- _依頼_
以下の行を、「ВЕРДИ」をすべて「ВЕРОНА」に置き換えて再掲してください。それ以外の箇所は一切変更しないでください。

═══ 元データ

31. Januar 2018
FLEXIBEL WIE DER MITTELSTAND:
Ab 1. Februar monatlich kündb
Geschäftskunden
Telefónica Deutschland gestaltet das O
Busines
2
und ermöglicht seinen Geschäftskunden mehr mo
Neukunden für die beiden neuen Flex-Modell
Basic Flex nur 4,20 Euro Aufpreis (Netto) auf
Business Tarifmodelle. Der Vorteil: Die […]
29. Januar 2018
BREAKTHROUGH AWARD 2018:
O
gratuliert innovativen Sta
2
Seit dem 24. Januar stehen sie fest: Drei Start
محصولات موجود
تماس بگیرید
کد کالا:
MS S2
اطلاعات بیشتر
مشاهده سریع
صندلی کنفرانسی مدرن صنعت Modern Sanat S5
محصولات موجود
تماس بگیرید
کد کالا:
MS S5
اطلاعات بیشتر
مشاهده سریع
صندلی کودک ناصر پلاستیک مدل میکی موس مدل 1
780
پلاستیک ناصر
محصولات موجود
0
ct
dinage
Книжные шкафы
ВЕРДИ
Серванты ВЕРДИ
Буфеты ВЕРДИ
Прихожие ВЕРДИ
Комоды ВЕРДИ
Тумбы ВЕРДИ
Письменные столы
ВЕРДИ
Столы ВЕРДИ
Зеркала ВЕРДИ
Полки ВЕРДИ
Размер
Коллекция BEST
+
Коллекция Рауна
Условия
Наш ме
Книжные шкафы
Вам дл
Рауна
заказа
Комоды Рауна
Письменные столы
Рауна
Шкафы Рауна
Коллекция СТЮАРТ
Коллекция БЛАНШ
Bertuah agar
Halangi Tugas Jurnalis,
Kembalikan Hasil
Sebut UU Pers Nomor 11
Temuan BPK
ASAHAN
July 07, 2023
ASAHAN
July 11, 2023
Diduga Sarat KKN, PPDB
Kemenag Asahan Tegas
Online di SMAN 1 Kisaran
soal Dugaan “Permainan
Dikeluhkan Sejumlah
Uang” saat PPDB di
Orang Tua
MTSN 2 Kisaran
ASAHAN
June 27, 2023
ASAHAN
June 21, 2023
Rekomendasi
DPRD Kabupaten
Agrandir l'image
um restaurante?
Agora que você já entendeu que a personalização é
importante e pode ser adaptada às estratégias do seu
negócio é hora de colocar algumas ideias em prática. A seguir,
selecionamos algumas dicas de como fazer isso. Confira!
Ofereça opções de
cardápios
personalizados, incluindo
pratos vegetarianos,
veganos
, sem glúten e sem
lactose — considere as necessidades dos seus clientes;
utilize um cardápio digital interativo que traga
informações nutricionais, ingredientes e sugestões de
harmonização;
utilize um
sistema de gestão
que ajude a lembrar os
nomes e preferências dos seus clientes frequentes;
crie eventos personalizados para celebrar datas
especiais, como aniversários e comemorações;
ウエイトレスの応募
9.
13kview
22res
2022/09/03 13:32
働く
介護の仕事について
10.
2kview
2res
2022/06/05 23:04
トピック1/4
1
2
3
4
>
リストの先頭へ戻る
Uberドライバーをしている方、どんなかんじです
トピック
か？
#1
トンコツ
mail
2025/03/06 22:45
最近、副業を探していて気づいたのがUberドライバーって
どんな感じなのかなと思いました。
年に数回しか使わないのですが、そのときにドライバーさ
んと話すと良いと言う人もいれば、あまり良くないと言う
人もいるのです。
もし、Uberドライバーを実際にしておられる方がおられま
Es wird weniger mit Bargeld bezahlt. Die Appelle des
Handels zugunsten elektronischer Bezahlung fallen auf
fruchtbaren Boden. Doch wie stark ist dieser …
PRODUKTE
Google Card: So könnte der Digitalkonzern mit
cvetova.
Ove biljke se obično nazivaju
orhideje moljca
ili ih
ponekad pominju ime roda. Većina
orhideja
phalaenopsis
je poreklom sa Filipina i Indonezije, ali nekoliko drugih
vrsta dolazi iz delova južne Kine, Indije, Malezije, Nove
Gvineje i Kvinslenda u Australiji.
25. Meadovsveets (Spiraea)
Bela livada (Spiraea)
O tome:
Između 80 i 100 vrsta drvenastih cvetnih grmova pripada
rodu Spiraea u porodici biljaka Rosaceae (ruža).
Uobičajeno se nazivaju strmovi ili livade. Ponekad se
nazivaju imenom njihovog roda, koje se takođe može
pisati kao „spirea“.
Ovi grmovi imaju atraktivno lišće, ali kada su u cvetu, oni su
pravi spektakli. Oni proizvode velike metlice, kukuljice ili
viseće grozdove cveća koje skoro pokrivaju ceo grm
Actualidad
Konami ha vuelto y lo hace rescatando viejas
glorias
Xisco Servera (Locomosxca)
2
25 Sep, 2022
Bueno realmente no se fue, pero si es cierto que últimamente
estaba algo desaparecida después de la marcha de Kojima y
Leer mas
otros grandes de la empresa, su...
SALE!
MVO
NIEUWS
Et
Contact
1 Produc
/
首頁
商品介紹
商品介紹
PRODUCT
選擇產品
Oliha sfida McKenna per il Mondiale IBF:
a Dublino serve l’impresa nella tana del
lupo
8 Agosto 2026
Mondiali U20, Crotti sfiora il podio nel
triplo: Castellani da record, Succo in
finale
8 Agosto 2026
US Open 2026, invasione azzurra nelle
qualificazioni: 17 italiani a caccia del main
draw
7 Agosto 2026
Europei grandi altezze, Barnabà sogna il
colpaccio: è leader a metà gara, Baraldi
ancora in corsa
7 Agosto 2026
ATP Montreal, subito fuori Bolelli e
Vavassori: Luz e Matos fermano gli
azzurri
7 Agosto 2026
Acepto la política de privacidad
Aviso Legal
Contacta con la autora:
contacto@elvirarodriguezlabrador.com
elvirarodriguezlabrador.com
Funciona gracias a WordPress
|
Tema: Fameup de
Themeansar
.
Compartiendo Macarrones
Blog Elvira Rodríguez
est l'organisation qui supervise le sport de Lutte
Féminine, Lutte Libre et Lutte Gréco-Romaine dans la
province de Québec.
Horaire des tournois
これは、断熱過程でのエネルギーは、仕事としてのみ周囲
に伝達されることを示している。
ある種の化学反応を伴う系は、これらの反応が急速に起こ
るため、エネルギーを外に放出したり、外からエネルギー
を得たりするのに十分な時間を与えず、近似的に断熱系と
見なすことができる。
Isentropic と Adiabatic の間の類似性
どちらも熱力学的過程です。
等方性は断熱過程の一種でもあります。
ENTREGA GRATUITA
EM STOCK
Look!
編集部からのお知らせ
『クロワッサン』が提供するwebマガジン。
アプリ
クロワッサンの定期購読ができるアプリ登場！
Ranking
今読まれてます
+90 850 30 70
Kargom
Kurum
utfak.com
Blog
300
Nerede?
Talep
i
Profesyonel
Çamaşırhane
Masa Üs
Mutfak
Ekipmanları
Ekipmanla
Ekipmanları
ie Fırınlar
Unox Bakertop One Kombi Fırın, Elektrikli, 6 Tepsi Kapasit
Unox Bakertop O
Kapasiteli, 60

══════

- _回答_
31. Januar 2018
FLEXIBEL WIE DER MITTELSTAND:
Ab 1. Februar monatlich kündb
Geschäftskunden
Telefónica Deutschland gestaltet das O
Busines
2
und ermöglicht seinen Geschäftskunden mehr mo
Neukunden für die beiden neuen Flex-Modell
Basic Flex nur 4,20 Euro Aufpreis (Netto) auf
Business Tarifmodelle. Der Vorteil: Die […]
29. Januar 2018
BREAKTHROUGH AWARD 2018:
O
gratuliert innovativen Sta
2
Seit dem 24. Januar stehen sie fest: Drei Start
محصولات موجود
تماس بگیرید
کد کالا:
MS S2
اطلاعات بیشتر
مشاهده سریع
صندلی کنفرانسی مدرن صنعت Modern Sanat S5
محصولات موجود
تماس بگیرید
کد کالا:
MS S5
اطلاعات بیشتر
مشاهده سریع
صندلی کودک ناصر پلاستیک مدل میکی موس مدل 1
780
پلاستیک ناصر
محصولات موجود
0
ct
dinage
Книжные шкафы
ВЕРОНА
Серванты ВЕРОНА
Буфеты ВЕРОНА
Прихожие ВЕРОНА
Комоды ВЕРОНА
Тумбы ВЕРОНА
Письменные столы
ВЕРОНА
Столы ВЕРОНА
Зеркала ВЕРОНА
Полки ВЕРОНА
Размер
Коллекция BEST
+
Коллекция Рауна
Условия
Наш ме
Книжные шкафы
Вам дл
Рауна
заказа
Комоды Рауна
Письменные столы
Рауна
Шкафы Рауна
Коллекция СТЮАРТ
Коллекция БЛАНШ
Bertuah agar
Halangi Tugas Jurnalis,
Kembalikan Hasil
Sebut UU Pers Nomor 11
Temuan BPK
ASAHAN
July 07, 2023
ASAHAN
July 11, 2023
Diduga Sarat KKN, PPDB
Kemenag Asahan Tegas
Online di SMAN 1 Kisaran
soal Dugaan “Permainan
Dikeluhkan Sejumlah
Uang” saat PPDB di
Orang Tua
MTSN 2 Kisaran
ASAHAN
June 27, 2023
ASAHAN
June 21, 2023
Rekomendasi
DPRD Kabupaten
Agrandir l'image
um restaurante?
Agora que você já entendeu que a personalização é
importante e pode ser adaptada às estratégias do seu
negócio é hora de colocar algumas ideias em prática. A seguir,
selecionamos algumas dicas de como fazer isso. Confira!
Ofereça opções de
cardápios
personalizados, incluindo
pratos vegetarianos,
veganos
, sem glúten e sem
lactose — considere as necessidades dos seus clientes;
utilize um cardápio digital interativo que traga
informações nutricionais, ingredientes e sugestões de
harmonização;
utilize um
sistema de gestão
que ajude a lembrar os
nomes e preferências dos seus clientes frequentes;
crie eventos personalizados para celebrar datas
especiais, como aniversários e comemorações;
ウエイトレスの応募
9.
13kview
22res
2022/09/03 13:32
働く
介護の仕事について
10.
2kview
2res
2022/06/05 23:04
トピック1/4
1
2
3
4
>
リストの先頭へ戻る
Uberドライバーをしている方、どんなかんじです
トピック
か？
#1
トンコツ
mail
2025/03/06 22:45
最近、副業を探していて気づいたのがUberドライバーって
どんな感じなのかなと思いました。
年に数回しか使わないのですが、そのときにドライバーさ
んと話すと良いと言う人もいれば、あまり良くないと言う
人もいるのです。
もし、Uberドライバーを実際にしておられる方がおられま
Es wird weniger mit Bargeld bezahlt. Die Appelle des
Handels zugunsten elektronischer Bezahlung fallen auf
fruchtbaren Boden. Doch wie stark ist dieser …
PRODUKTE
Google Card: So könnte der Digitalkonzern mit
cvetova.
Ove biljke se obično nazivaju
orhideje moljca
ili ih
ponekad pominju ime roda. Većina
orhideja
phalaenopsis
je poreklom sa Filipina i Indonezije, ali nekoliko drugih
vrsta dolazi iz delova južne Kine, Indije, Malezije, Nove
Gvineje i Kvinslenda u Australiji.
25. Meadovsveets (Spiraea)
Bela livada (Spiraea)
O tome:
Između 80 i 100 vrsta drvenastih cvetnih grmova pripada
rodu Spiraea u porodici biljaka Rosaceae (ruža).
Uobičajeno se nazivaju strmovi ili livade. Ponekad se
nazivaju imenom njihovog roda, koje se takođe može
pisati kao „spirea“.
Ovi grmovi imaju atraktivno lišće, ali kada su u cvetu, oni su
pravi spektakli. Oni proizvode velike metlice, kukuljice ili
viseće grozdove cveća koje skoro pokrivaju ceo grm
Actualidad
Konami ha vuelto y lo hace rescatando viejas
glorias
Xisco Servera (Locomosxca)
2
25 Sep, 2022
Bueno realmente no se fue, pero si es cierto que últimamente
estaba algo desaparecida después de la marcha de Kojima y
Leer mas
otros grandes de la empresa, su...
SALE!
MVO
NIEUWS
Et
Contact
1 Produc
/
首頁
商品介紹
商品介紹
PRODUCT
選擇產品
Oliha sfida McKenna per il Mondiale IBF:
a Dublino serve l’impresa nella tana del
lupo
8 Agosto 2026
Mondiali U20, Crotti sfiora il podio nel
triplo: Castellani da record, Succo in
finale
8 Agosto 2026
US Open 2026, invasione azzurra nelle
qualificazioni: 17 italiani a caccia del main
draw
7 Agosto 2026
Europei grandi altezze, Barnabà sogna il
colpaccio: è leader a metà gara, Baraldi
ancora in corsa
7 Agosto 2026
ATP Montreal, subito fuori Bolelli e
Vavassori: Luz e Matos fermano gli
azzurri
7 Agosto 2026
Acepto la política de privacidad
Aviso Legal
Contacta con la autora:
contacto@elvirarodriguezlabrador.com
elvirarodriguezlabrador.com
Funciona gracias a WordPress
|
Tema: Fameup de
Themeansar
.
Compartiendo Macarrones
Blog Elvira Rodríguez
est l'organisation qui supervise le sport de Lutte
Féminine, Lutte Libre et Lutte Gréco-Romaine dans la
province de Québec.
Horaire des tournois
これは、断熱過程でのエネルギーは、仕事としてのみ周囲
に伝達されることを示している。
ある種の化学反応を伴う系は、これらの反応が急速に起こ
るため、エネルギーを外に放出したり、外からエネルギー
を得たりするのに十分な時間を与えず、近似的に断熱系と
見なすことができる。
Isentropic と Adiabatic の間の類似性
どちらも熱力学的過程です。
等方性は断熱過程の一種でもあります。
ENTREGA GRATUITA
EM STOCK
Look!
編集部からのお知らせ
『クロワッサン』が提供するwebマガジン。
アプリ
クロワッサンの定期購読ができるアプリ登場！
Ranking
今読まれてます
+90 850 30 70
Kargom
Kurum
utfak.com
Blog
300
Nerede?
Talep
i
Profesyonel
Çamaşırhane
Masa Üs
Mutfak
Ekipmanları
Ekipmanla
Ekipmanları
ie Fırınlar
Unox Bakertop One Kombi Fırın, Elektrikli, 6 Tepsi Kapasit
Unox Bakertop O
Kapasiteli, 60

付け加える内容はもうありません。